--- Page extract Enclosed Below ---
Echoes From the Campfire

Was it through such a silence as this that one could hear the voice of God?”
              –Zane Grey (Captive of the Desert)

    “This is the day the LORD has made; We will rejoice and be glad in it.”
              –Psalm 118:24 (NKJV)
Here’s a question to ponder:  If Easter is to be associated predominately with one emotion what would it be?  The key word to ponder is emotion.  Perhaps you said love.  That would be yes, and not, depending on whether you think love is an emotion.  I think if we choose to believe that love is an emotion we are in trouble.  However, love does give way to other emotions.
    Let’s try this one–joy.  Mary was grieving when she went to the tomb that morning.  Her heart was sick, and when she came upon the “Gardener” she told Him that they had taken the body of her Lord away.  Until!  Until she recognized the voice of Jesus and all of a sudden to despair and grief turned to joy.  Jesus had told them that their sorrow would be turned to joy (John 16:20).  Christians who walk about stepping on their lower lip need to understand the fullness and reality of Easter — joy!
    Yes, it is true, the world will know we are Christians by our love, but also by our joy.  Friday was a day of God’s wrath, it was doom and gloom, there seemed to be no hope.  The disciples had forgotten, in the words of the old preacher, that “Sunday’s coming!”  It is because of the sacrifice on the cross and the empty tomb that we should be singing, “I’ve got the joy, joy, joy, down in my heart…”  Because of Easter our heaviness with the woes and worries of this life has been turned into joy.  
    Why should we be joyful?  First of all simply because He died and is alive.  We are well assured that He is alive, that He is reigning on His throne in heaven, but also that He lives within our hearts.  He triumphed over the grave.  Satan tried his best and is wasn’t enough.  I think it is interesting that Jesus never feared the grave.  He knew for certain that He would rise again.  He said I will rise again the third day.  It was that cross that loomed in front on Him, and even more so, sin.  He would become sin.  All the sin the world has known or will know would be placed on Him.  That is why He wanted the cup removed.  Because of His victory over the grave and death our heaviness is turned into joy.  Because He is risen we can sing the old chorus, “It is joy unspeakable and full of glory…Oh, the half has never yet been told.” (B.E. Warren)
--- End of Enclosed Page extract ---
--- Information shown Enclosed Below ---
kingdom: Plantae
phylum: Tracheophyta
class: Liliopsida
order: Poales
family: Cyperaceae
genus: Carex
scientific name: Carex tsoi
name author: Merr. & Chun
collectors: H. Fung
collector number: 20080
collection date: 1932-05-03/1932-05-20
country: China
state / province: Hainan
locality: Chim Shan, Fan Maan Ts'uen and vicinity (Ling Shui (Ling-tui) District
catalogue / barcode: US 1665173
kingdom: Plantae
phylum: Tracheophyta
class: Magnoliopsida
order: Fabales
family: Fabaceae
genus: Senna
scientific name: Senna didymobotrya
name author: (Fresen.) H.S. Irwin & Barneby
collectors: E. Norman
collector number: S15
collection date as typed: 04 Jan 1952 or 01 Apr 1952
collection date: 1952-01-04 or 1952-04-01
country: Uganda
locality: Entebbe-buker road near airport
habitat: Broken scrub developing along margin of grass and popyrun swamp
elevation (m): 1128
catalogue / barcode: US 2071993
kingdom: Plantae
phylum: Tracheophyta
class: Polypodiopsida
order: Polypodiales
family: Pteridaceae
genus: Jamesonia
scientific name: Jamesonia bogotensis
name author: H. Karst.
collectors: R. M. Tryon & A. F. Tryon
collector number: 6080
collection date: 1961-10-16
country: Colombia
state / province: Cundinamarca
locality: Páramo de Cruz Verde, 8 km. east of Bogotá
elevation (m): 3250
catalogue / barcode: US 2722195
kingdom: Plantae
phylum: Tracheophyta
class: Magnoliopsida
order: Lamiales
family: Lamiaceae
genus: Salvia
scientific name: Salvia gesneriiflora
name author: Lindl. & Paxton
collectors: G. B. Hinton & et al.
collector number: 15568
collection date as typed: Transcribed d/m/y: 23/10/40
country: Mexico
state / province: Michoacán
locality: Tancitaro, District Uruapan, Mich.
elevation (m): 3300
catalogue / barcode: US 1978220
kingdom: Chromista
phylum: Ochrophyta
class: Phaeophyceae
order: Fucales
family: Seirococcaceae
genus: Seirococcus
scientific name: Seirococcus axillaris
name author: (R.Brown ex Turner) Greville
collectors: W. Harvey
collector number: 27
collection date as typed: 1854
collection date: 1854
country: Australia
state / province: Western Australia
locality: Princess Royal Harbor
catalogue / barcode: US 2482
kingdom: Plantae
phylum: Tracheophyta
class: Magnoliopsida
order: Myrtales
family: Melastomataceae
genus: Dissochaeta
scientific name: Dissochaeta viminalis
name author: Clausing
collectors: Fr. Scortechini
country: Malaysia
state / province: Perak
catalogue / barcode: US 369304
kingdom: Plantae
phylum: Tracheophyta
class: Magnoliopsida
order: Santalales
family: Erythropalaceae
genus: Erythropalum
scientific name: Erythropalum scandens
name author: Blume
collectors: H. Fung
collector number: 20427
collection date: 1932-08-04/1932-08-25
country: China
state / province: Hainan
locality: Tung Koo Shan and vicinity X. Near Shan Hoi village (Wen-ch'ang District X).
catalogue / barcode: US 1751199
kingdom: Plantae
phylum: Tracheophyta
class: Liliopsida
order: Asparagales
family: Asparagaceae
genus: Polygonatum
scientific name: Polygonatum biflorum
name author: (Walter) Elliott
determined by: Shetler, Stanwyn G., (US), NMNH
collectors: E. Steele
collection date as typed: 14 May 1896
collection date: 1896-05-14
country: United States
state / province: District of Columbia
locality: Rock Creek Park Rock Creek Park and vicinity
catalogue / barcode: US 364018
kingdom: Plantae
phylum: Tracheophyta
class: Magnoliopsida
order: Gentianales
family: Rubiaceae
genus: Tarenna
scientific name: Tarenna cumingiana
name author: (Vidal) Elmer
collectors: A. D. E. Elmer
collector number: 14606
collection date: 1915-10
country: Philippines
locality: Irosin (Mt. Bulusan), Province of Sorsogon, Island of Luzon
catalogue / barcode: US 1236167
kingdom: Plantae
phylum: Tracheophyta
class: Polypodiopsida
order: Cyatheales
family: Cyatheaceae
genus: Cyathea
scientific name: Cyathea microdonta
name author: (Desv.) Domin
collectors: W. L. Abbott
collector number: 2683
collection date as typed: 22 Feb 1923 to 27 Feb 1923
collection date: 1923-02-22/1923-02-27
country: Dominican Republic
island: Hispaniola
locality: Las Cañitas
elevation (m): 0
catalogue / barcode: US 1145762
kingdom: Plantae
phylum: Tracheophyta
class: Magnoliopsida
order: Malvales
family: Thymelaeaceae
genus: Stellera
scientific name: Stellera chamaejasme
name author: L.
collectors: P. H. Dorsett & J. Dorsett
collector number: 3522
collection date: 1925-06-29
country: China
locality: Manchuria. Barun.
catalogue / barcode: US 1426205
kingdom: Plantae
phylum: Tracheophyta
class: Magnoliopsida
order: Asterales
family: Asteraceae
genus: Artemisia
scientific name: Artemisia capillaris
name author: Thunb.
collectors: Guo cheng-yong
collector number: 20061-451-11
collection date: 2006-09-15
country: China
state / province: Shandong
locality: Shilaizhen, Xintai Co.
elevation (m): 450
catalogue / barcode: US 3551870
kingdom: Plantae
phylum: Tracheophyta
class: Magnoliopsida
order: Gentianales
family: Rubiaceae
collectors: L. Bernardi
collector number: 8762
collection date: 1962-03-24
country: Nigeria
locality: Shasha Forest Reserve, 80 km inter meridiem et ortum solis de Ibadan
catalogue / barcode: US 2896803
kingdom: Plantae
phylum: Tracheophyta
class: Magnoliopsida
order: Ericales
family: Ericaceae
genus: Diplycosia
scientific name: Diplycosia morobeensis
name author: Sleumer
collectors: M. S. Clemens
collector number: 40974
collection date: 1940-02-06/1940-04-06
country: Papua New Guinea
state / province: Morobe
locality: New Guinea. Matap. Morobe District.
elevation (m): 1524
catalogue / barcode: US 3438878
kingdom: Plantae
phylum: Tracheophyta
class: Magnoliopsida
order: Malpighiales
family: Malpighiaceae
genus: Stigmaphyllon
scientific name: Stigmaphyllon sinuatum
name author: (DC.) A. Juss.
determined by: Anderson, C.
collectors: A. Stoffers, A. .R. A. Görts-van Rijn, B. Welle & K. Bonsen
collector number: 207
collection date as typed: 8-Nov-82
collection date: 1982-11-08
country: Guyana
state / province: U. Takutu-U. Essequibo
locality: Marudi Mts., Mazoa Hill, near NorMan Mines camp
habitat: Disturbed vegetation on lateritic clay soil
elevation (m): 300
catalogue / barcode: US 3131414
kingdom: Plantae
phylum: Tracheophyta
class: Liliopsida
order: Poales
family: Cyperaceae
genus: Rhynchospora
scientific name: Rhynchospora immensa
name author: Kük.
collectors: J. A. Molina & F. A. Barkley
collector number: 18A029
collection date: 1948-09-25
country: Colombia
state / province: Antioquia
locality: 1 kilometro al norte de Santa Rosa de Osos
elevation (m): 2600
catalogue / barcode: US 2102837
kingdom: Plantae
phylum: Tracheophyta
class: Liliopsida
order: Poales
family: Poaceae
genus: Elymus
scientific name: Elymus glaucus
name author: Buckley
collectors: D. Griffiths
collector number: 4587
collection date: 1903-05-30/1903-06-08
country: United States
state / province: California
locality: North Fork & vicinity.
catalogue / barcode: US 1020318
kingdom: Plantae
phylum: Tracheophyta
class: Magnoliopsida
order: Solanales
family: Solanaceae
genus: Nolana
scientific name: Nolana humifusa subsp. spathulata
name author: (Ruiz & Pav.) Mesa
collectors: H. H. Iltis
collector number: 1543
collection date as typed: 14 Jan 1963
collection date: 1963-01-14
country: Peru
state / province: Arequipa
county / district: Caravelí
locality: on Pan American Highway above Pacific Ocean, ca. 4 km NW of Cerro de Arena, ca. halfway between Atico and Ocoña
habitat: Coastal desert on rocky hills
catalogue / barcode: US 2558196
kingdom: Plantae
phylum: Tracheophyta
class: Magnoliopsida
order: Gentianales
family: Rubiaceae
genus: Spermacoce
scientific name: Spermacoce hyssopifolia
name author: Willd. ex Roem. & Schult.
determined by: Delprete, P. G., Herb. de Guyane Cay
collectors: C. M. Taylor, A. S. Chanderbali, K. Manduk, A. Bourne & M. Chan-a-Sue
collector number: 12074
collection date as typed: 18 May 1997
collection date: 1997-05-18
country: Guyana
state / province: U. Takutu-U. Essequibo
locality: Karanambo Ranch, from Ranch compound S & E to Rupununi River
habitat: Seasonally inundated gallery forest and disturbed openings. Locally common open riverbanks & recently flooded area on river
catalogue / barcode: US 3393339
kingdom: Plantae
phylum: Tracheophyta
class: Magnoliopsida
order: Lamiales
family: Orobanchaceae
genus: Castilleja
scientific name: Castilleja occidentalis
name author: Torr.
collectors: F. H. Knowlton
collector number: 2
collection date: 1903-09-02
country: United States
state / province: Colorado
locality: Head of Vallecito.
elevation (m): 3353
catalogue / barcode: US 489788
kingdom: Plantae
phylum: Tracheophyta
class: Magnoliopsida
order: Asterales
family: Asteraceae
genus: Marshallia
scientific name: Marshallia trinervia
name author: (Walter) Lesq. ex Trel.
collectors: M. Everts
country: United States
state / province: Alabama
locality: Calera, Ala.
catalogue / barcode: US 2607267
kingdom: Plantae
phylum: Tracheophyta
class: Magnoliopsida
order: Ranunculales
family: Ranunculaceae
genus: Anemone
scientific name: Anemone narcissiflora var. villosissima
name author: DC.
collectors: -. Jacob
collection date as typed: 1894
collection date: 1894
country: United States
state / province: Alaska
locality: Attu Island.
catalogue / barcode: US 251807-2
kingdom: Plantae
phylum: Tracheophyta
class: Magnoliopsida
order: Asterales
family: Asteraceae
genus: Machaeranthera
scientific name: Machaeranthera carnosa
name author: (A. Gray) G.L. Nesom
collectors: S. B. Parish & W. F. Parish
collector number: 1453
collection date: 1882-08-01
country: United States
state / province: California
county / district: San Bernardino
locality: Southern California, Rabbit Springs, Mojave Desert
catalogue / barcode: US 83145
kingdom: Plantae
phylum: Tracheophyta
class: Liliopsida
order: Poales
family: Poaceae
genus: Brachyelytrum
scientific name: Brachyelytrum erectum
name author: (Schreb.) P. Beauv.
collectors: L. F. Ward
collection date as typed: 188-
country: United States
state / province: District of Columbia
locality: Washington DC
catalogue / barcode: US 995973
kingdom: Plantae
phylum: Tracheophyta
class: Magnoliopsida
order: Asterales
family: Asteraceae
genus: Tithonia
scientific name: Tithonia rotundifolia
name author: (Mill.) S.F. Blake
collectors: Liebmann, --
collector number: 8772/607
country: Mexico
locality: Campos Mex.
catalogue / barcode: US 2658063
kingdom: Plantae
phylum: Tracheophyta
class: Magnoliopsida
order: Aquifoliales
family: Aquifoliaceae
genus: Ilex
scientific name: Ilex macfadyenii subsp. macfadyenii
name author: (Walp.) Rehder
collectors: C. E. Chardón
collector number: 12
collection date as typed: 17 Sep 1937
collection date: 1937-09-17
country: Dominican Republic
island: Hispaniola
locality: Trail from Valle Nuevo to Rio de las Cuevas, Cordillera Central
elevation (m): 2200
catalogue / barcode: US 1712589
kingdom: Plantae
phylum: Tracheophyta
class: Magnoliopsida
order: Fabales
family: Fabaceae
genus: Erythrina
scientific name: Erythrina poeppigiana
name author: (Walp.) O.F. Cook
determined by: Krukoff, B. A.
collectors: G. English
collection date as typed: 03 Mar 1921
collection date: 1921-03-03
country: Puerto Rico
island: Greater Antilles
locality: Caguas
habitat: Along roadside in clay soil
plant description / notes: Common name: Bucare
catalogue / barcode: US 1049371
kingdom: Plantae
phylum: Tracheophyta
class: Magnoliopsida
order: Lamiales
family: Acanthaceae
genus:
--- End of Enclosed Information shown ---
Task instructions:
Please continue the Easter reflection on joy, writing what follows its final paragraph.

Result of this exercise:
    I like the way the Amplified puts the second part of Hebrews 12:2, “who for the joy [of accomplishing the goal] set before Him endured the cross, disregarding the shame, and sat down at the right hand of the throne of God [revealing His deity, His authority, and the completion of His work].”  Jesus was going to accomplish the goal of our salvation.  He received joy in that knowledge.  How much more should we be able to express joy in our lives because of His enduring the cross and His enduring work that resulted from it.  That’s why it’s called “Good Friday.”  Mankind has received the opportunity to live eternally with God because endured the cross and rose again.
    Let me leave you with the words of Henry Parry Liddon, It is of the triumph of Christ we should have joy.  “…they buffeted and spat upon, and mocked and derided, and nailed to the wood, and laid in the sepulcher.  It is all over now; His enemies have done their best or their worst; and He has swept it all aside, since, now that He is risen.  And we, as we kneel before Him, think, first of all, of Him.  It is His joy which inspires ours; it turns our heaviness into joy, and puts off our sorrow and girds us with gladness.”